Kyai Jalal kemudian menyerahkan kaus dan sarung Rusli, yang entah bagaimana, ada di tangannya. Dia menatap ke arah keenam korban Abul, setelah berdehem sedikit, lalu dia memulai berbicara.

“Kalian ini ada-ada saja, ingin disunat kok ya minta disunat jin. Kalian pikir jin itu mantri sunat? Ya begini jadinya, minta disunat jin malah yang datang jin kurang ajar. Ini adalah pelajaran berharga untuk kalian semua, jangan pernah mau minta tolong sama jin. Minta itu ya sama Allah. Itu pun ada cara-caranya. Ingin doa terkabul, ya harus berjuang dan tawakkal. Ingin disunat, ya ke mantri sunat, sambil berdoa semoga tidak terasa sakit. Nabi Ibrahim saja saat akan dibakar Namrud sempat berdoa meminta pertolongan Allah, jadi apinya bisa dingin. Kalian kalau ingin sunatnya tidak sakit, ya berdoa.”

“Tapi Kyai, Abdullah dan Rokim kok bisa disunat sama jin? Kan artinya jin bisa nyunat.” Sanggah Kasan.

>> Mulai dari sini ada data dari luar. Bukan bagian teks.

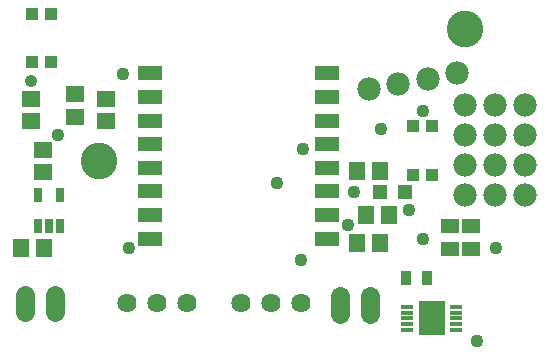
<source format=gts>
G75*
%MOIN*%
%OFA0B0*%
%FSLAX25Y25*%
%IPPOS*%
%LPD*%
%AMOC8*
5,1,8,0,0,1.08239X$1,22.5*
%
%ADD10C,0.12211*%
%ADD11R,0.06306X0.05518*%
%ADD12R,0.02565X0.05124*%
%ADD13R,0.05518X0.06306*%
%ADD14R,0.08274X0.05124*%
%ADD15R,0.04337X0.03943*%
%ADD16R,0.05124X0.05124*%
%ADD17R,0.08601X0.11400*%
%ADD18R,0.03900X0.01601*%
%ADD19R,0.03550X0.05124*%
%ADD20R,0.05912X0.04731*%
%ADD21C,0.06337*%
%ADD22C,0.06400*%
%ADD23C,0.07800*%
%ADD24C,0.04362*%
%ADD25C,0.04165*%
D10*
X0077591Y0070929D03*
X0199638Y0115024D03*
D11*
X0080095Y0091740D03*
X0080095Y0084260D03*
X0069595Y0085760D03*
X0069595Y0093240D03*
X0055095Y0091740D03*
X0055095Y0084260D03*
X0059095Y0074740D03*
X0059095Y0067260D03*
D12*
X0057355Y0059619D03*
X0064835Y0059619D03*
X0064835Y0049381D03*
X0061095Y0049381D03*
X0057355Y0049381D03*
D13*
X0051855Y0042000D03*
X0059335Y0042000D03*
X0163855Y0043500D03*
X0171335Y0043500D03*
X0174335Y0053000D03*
X0166855Y0053000D03*
X0163855Y0067500D03*
X0171335Y0067500D03*
D14*
X0153623Y0068720D03*
X0153623Y0060846D03*
X0153623Y0052972D03*
X0153623Y0045098D03*
X0153623Y0076594D03*
X0153623Y0084469D03*
X0153623Y0092343D03*
X0153623Y0100217D03*
X0094568Y0100217D03*
X0094568Y0092343D03*
X0094568Y0084469D03*
X0094568Y0076594D03*
X0094568Y0068720D03*
X0094568Y0060846D03*
X0094568Y0052972D03*
X0094568Y0045098D03*
D15*
X0061745Y0103929D03*
X0055446Y0103929D03*
X0055446Y0120071D03*
X0061745Y0120071D03*
X0182446Y0082571D03*
X0188745Y0082571D03*
X0188745Y0066429D03*
X0182446Y0066429D03*
D16*
X0179729Y0060500D03*
X0171461Y0060500D03*
D17*
X0188595Y0018500D03*
D18*
X0196900Y0018500D03*
X0196900Y0016531D03*
X0196900Y0014563D03*
X0196900Y0020469D03*
X0196900Y0022437D03*
X0180290Y0022437D03*
X0180290Y0020469D03*
X0180290Y0018500D03*
X0180290Y0016531D03*
X0180290Y0014563D03*
D19*
X0180052Y0032000D03*
X0187138Y0032000D03*
D20*
X0194595Y0041563D03*
X0201595Y0041563D03*
X0201595Y0049437D03*
X0194595Y0049437D03*
D21*
X0168095Y0025969D02*
X0168095Y0020031D01*
X0158095Y0020031D02*
X0158095Y0025969D01*
X0063095Y0026469D02*
X0063095Y0020531D01*
X0053095Y0020531D02*
X0053095Y0026469D01*
D22*
X0087095Y0023500D03*
X0097095Y0023500D03*
X0107095Y0023500D03*
X0125095Y0023500D03*
X0135095Y0023500D03*
X0145095Y0023500D03*
D23*
X0199595Y0059500D03*
X0209595Y0059500D03*
X0219595Y0059500D03*
X0219595Y0069500D03*
X0209595Y0069500D03*
X0199595Y0069500D03*
X0199595Y0079500D03*
X0209595Y0079500D03*
X0219595Y0079500D03*
X0219595Y0089500D03*
X0209595Y0089500D03*
X0199595Y0089500D03*
X0197139Y0100209D03*
X0187291Y0098473D03*
X0177443Y0096736D03*
X0167595Y0095000D03*
D24*
X0171595Y0081500D03*
X0185595Y0087500D03*
X0162595Y0060500D03*
X0160595Y0049500D03*
X0145095Y0038000D03*
X0137095Y0063500D03*
X0145595Y0075000D03*
X0181095Y0054500D03*
X0185595Y0045000D03*
X0210095Y0042000D03*
X0203595Y0011000D03*
X0087595Y0042000D03*
X0064095Y0079500D03*
X0085595Y0100000D03*
D25*
X0055095Y0097500D03*
M02*

</source>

“Abdullah dan Rokim itu disunat karena memang kuasa Allah. Allah selalu menunjukkan kebesaranNya, salah satunya ya melalui peristiwa Abdullah dan Rokim. Allah menunjukkah kuasanya melalui banyak cara dan perantara, bisa dengan menghilangkan panas api seperti di kisah Nabi Ibrahim, bisa dengan menghilangkan rasa sakit saat syuhada-syuhada tertembus panah di Perang Uhud, atau juga melalui malaikat-malaikatnya yang turun ke bumi.” Jawab Kyai Jalal.

“Berarti yang datang ke Abdullah dan Rokim itu malaikat ya Kyai, bukan jin?” tanya Abul.

“Wallahu a’lam. Yang pasti, besok kalian harus sunat. Besok saya atur semua biaya sunat dan selametan kalian, yang penting kalian besok jam 9 pagi harus sudah kumpul di Puskesmas di pertigaan pasar.” Pungkas Kyai.

“Sekarang kalian pulang, penonton juga pulang, saya ingin memberi hukuman kepada jin yang kurang ajar ini”. Lanjutnya, sambil menarik tangan Abul.

Tidak ada yang tahu hukuman apa yang diberikan kepada Abul, yang pasti semua akhirnya sadar bahwa jin bukanlah mantri sunat.